#### Data listing
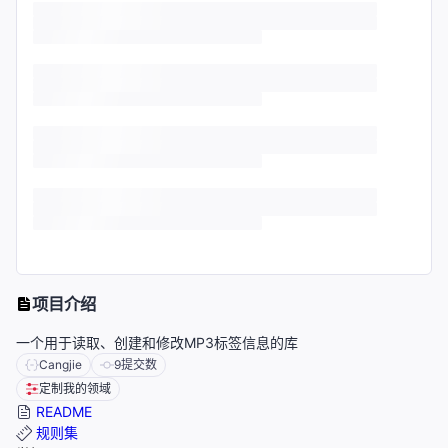
项目介绍
一个用于读取、创建和修改MP3标签信息的库
Cangjie
9
提交数
定制我的领域
README
规则集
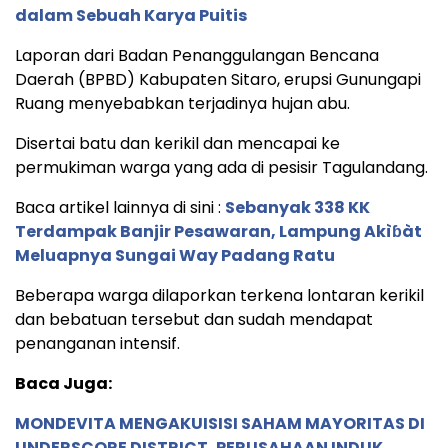
dalam Sebuah Karya Puitis
Laporan dari Badan Penanggulangan Bencana
Daerah (BPBD) Kabupaten Sitaro, erupsi Gunungapi
Ruang menyebabkan terjadinya hujan abu.
Disertai batu dan kerikil dan mencapai ke
permukiman warga yang ada di pesisir Tagulandang.
Baca artikel lainnya di sini :
Sebanyak 338 KK
Terdampak Banjir Pesawaran, Lampung Akìɓàt
Meluapnya Sungai Way Padang Ratu
Beberapa warga dilaporkan terkena lontaran kerikil
dan bebatuan tersebut dan sudah mendapat
penanganan intensif.
Baca Juga:
MONDEVITA MENGAKUISISI SAHAM MAYORITAS DI
UNDERSCORE DISTRICT, PERUSAHAAN INDUK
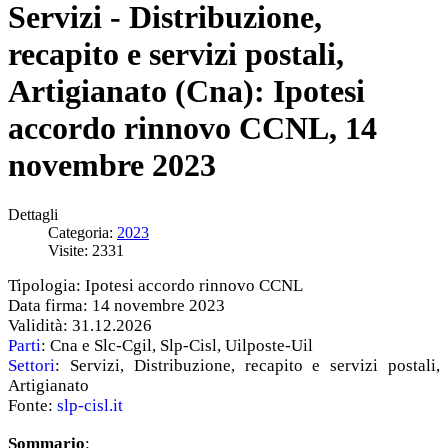
Servizi - Distribuzione,
recapito e servizi postali,
Artigianato (Cna): Ipotesi
accordo rinnovo CCNL, 14
novembre 2023
Dettagli
Categoria:
2023
Visite: 2331
Tipologia: Ipotesi accordo rinnovo CCNL
Data firma: 14 novembre 2023
Validità: 31.12.2026
Parti
: Cna e Slc-Cgil, Slp-Cisl, Uilposte-Uil
Settori
: Servizi, Distribuzione, recapito e servizi postali,
Artigianato
Fonte:
slp-cisl.it
Sommario
:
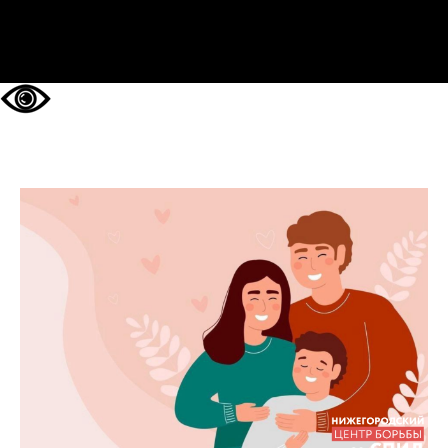
НА ГЛАВНУЮ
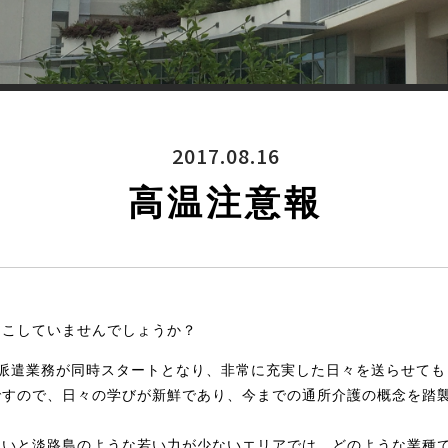
2017.08.16
高温注意報
起こしていませんでしょうか？
派遣業務が同時スタートとなり、非常に充実した日々を送らせても
ですので、日々の学びが新鮮であり、今までの通所介護の概念を踏
ないと淡路島のような若い力が少ないエリアでは、どのような業種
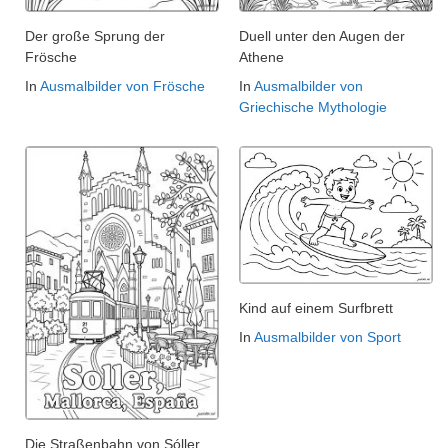
Der große Sprung der
Duell unter den Augen der
Frösche
Athene
In
Ausmalbilder von Frösche
In
Ausmalbilder von
Griechische Mythologie
Kind auf einem Surfbrett
In
Ausmalbilder von Sport
Die Straßenbahn von Sóller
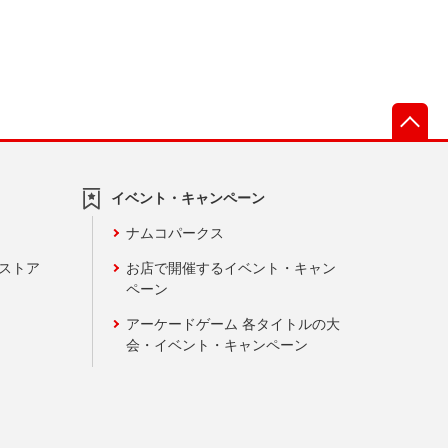
先
イベント・キャンペーン
ナムコパークス
ンストア
お店で開催するイベント・キャン
ペーン
アーケードゲーム 各タイトルの大
会・イベント・キャンペーン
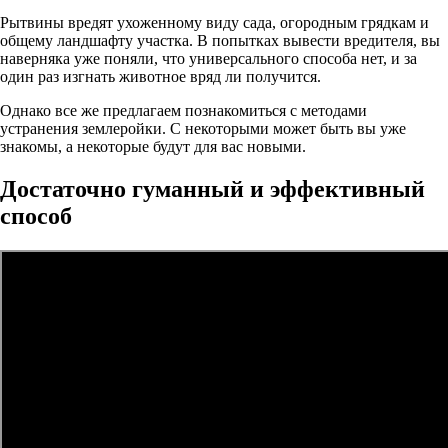
Рытвины вредят ухоженному виду сада, огородным грядкам и
общему ландшафту участка. В попытках вывести вредителя, вы
наверняка уже поняли, что универсального способа нет, и за
один раз изгнать животное вряд ли получится.
Однако все же предлагаем познакомиться с методами
устранения землеройки. С некоторыми может быть вы уже
знакомы, а некоторые будут для вас новыми.
Достаточно гуманный и эффективный
способ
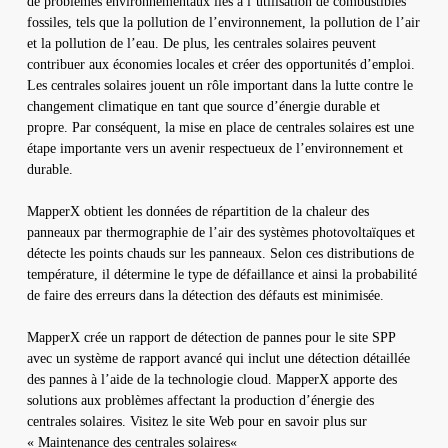
de problèmes environnementaux liés à l’utilisation de combustibles
fossiles, tels que la pollution de l’environnement, la pollution de l’air
et la pollution de l’eau. De plus, les centrales solaires peuvent
contribuer aux économies locales et créer des opportunités d’emploi.
Les centrales solaires jouent un rôle important dans la lutte contre le
changement climatique en tant que source d’énergie durable et
propre. Par conséquent, la mise en place de centrales solaires est une
étape importante vers un avenir respectueux de l’environnement et
durable.
MapperX obtient les données de répartition de la chaleur des
panneaux par thermographie de l’air des systèmes photovoltaïques et
détecte les points chauds sur les panneaux. Selon ces distributions de
température, il détermine le type de défaillance et ainsi la probabilité
de faire des erreurs dans la détection des défauts est minimisée.
MapperX crée un rapport de détection de pannes pour le site SPP
avec un système de rapport avancé qui inclut une détection détaillée
des pannes à l’aide de la technologie cloud. MapperX apporte des
solutions aux problèmes affectant la production d’énergie des
centrales solaires. Visitez le site Web pour en savoir plus sur
«
Maintenance des centrales solaires
«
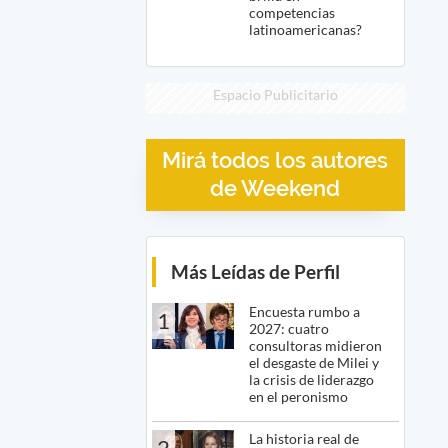
competencias
latinoamericanas?
Espacio Publicitario
Mirá todos los autores
de Weekend
Más Leídas de Perfil
Encuesta rumbo a
1
2027: cuatro
consultoras midieron
el desgaste de Milei y
la crisis de liderazgo
en el peronismo
La historia real de
2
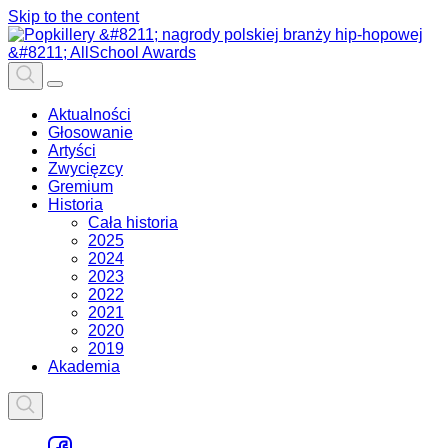
Skip to the content
Aktualności
Głosowanie
Artyści
Zwycięzcy
Gremium
Historia
Cała historia
2025
2024
2023
2022
2021
2020
2019
Akademia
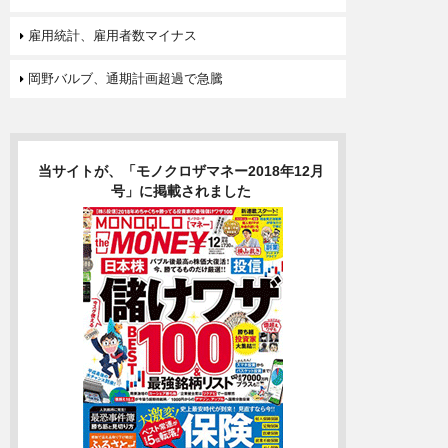
雇用統計、雇用者数マイナス
岡野バルブ、通期計画超過で急騰
当サイトが、「モノクロザマネー2018年12月
号」に掲載されました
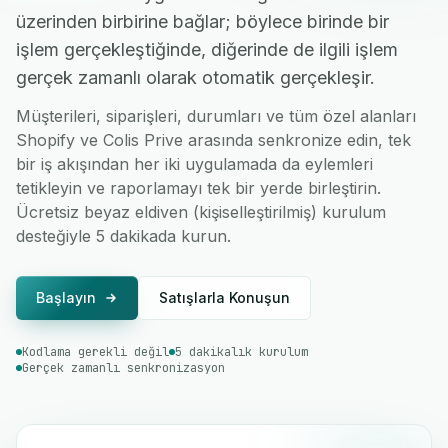
üzerinden birbirine bağlar; böylece birinde bir
işlem gerçekleştiğinde, diğerinde de ilgili işlem
gerçek zamanlı olarak otomatik gerçekleşir.
Müşterileri, siparişleri, durumları ve tüm özel alanları
Shopify ve Colis Prive arasında senkronize edin, tek
bir iş akışından her iki uygulamada da eylemleri
tetikleyin ve raporlamayı tek bir yerde birleştirin.
Ücretsiz beyaz eldiven (kişiselleştirilmiş) kurulum
desteğiyle 5 dakikada kurun.
Başlayın
Satışlarla Konuşun
Kodlama gerekli değil
5 dakikalık kurulum
Gerçek zamanlı senkronizasyon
########
● **Task prompt**:
Output the records above unchanged, minus their pictures.

● **Exercise answer**:
项目介绍
一个用于读取、创建和修改MP3标签信息的库
Cangjie
9
提交数
定制我的领域
README
规则集
dalam Sebuah Karya Puitis
Laporan dari Badan Penanggulangan Bencana
Daerah (BPBD) Kabupaten Sitaro, erupsi Gunungapi
Ruang menyebabkan terjadinya hujan abu.
Disertai batu dan kerikil dan mencapai ke
permukiman warga yang ada di pesisir Tagulandang.
Baca artikel lainnya di sini :
Sebanyak 338 KK
Terdampak Banjir Pesawaran, Lampung Akìɓàt
Meluapnya Sungai Way Padang Ratu
Beberapa warga dilaporkan terkena lontaran kerikil
dan bebatuan tersebut dan sudah mendapat
penanganan intensif.
Baca Juga:
MONDEVITA MENGAKUISISI SAHAM MAYORITAS DI
UNDERSCORE DISTRICT, PERUSAHAAN INDUK
Servizi - Distribuzione,
recapito e servizi postali,
Artigianato (Cna): Ipotesi
accordo rinnovo CCNL, 14
novembre 2023
Dettagli
Categoria:
2023
Visite: 2331
Tipologia: Ipotesi accordo rinnovo CCNL
Data firma: 14 novembre 2023
Validità: 31.12.2026
Parti
: Cna e Slc-Cgil, Slp-Cisl, Uilposte-Uil
Settori
: Servizi, Distribuzione, recapito e servizi postali,
Artigianato
Fonte:
slp-cisl.it
Sommario
:
НА ГЛАВНУЮ
2017.08.16
高温注意報
起こしていませんでしょうか？
派遣業務が同時スタートとなり、非常に充実した日々を送らせても
ですので、日々の学びが新鮮であり、今までの通所介護の概念を踏
ないと淡路島のような若い力が少ないエリアでは、どのような業種
Der große Sprung der
Duell unter den Augen der
Frösche
Athene
In
Ausmalbilder von Frösche
In
Ausmalbilder von
Griechische Mythologie
Kind auf einem Surfbrett
In
Ausmalbilder von Sport
Die Straßenbahn von Sóller
先
イベント・キャンペーン
ナムコパークス
ンストア
お店で開催するイベント・キャン
ペーン
アーケードゲーム 各タイトルの大
会・イベント・キャンペーン
Рытвины вредят ухоженному виду сада, огородным грядкам и
общему ландшафту участка. В попытках вывести вредителя, вы
наверняка уже поняли, что универсального способа нет, и за
один раз изгнать животное вряд ли получится.
Однако все же предлагаем познакомиться с методами
устранения землеройки. С некоторыми может быть вы уже
знакомы, а некоторые будут для вас новыми.
Достаточно гуманный и эффективный
способ
de problèmes environnementaux liés à l’utilisation de combustibles
fossiles, tels que la pollution de l’environnement, la pollution de l’air
et la pollution de l’eau. De plus, les centrales solaires peuvent
contribuer aux économies locales et créer des opportunités d’emploi.
Les centrales solaires jouent un rôle important dans la lutte contre le
changement climatique en tant que source d’énergie durable et
propre. Par conséquent, la mise en place de centrales solaires est une
étape importante vers un avenir respectueux de l’environnement et
durable.
MapperX obtient les données de répartition de la chaleur des
panneaux par thermographie de l’air des systèmes photovoltaïques et
détecte les points chauds sur les panneaux. Selon ces distributions de
température, il détermine le type de défaillance et ainsi la probabilité
de faire des erreurs dans la détection des défauts est minimisée.
MapperX crée un rapport de détection de pannes pour le site SPP
avec un système de rapport avancé qui inclut une détection détaillée
des pannes à l’aide de la technologie cloud. MapperX apporte des
solutions aux problèmes affectant la production d’énergie des
centrales solaires. Visitez le site Web pour en savoir plus sur
«
Maintenance des centrales solaires
«
competencias
latinoamericanas?
Espacio Publicitario
Mirá todos los autores
de Weekend
Más Leídas de Perfil
Encuesta rumbo a
1
2027: cuatro
consultoras midieron
el desgaste de Milei y
la crisis de liderazgo
en el peronismo
La historia real de
2
Skip to the content
Aktualności
Głosowanie
Artyści
Zwycięzcy
Gremium
Historia
Cała historia
2025
2024
2023
2022
2021
2020
2019
Akademia
雇用統計、雇用者数マイナス
岡野バルブ、通期計画超過で急騰
当サイトが、「モノクロザマネー2018年12月
号」に掲載されました
üzerinden birbirine bağlar; böylece birinde bir
işlem gerçekleştiğinde, diğerinde de ilgili işlem
gerçek zamanlı olarak otomatik gerçekleşir.
Müşterileri, siparişleri, durumları ve tüm özel alanları
Shopify ve Colis Prive arasında senkronize edin, tek
bir iş akışından her iki uygulamada da eylemleri
tetikleyin ve raporlamayı tek bir yerde birleştirin.
Ücretsiz beyaz eldiven (kişiselleştirilmiş) kurulum
desteğiyle 5 dakikada kurun.
Başlayın
Satışlarla Konuşun
Kodlama gerekli değil
5 dakikalık kurulum
Gerçek zamanlı senkronizasyon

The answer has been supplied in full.